L'article R3211-31 III du code de la santé publique rappelle les modalités selon lesquelles l'information devant être délivrée par le directeur de l'établissement au juge des libertés et de la détention doit être réalisée, comme au cas d'espèce, lorsqu'est renouvelée une mesure d'isolement atteignant la durée cumulée de 148 heures.

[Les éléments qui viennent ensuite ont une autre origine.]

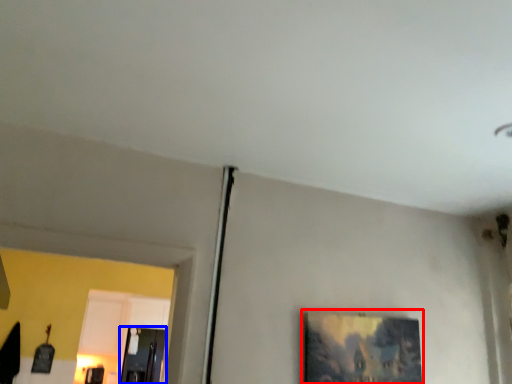
Question: Which of the following is the farthest to the observer, picture frame (highlighted by a red box) or glass door (highlighted by a blue box)?

Choices:
 (A) picture frame
 (B) glass door

Answer: (B)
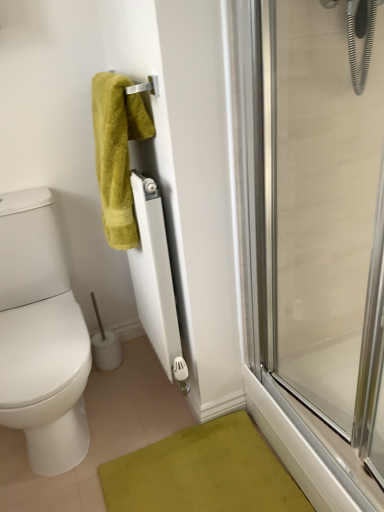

En l'état la mesure d'isolement subie par [U] [B] atteint la durée cumulée de 144 heures le 19 juin 2024 à 22 heures. Or il n'apparaît pas en l'état des éléments transmis au conseil de [U] [B] que cette information a bien été délivrée le privant ainsi d'une chance de voir sa situation examinée sans attendre l'expiration du délai de 168 heures. Cette atteinte portée aux libertés individuelles de [U] [B] par la mesure d'isolement lui occasionne nécessairement un grief.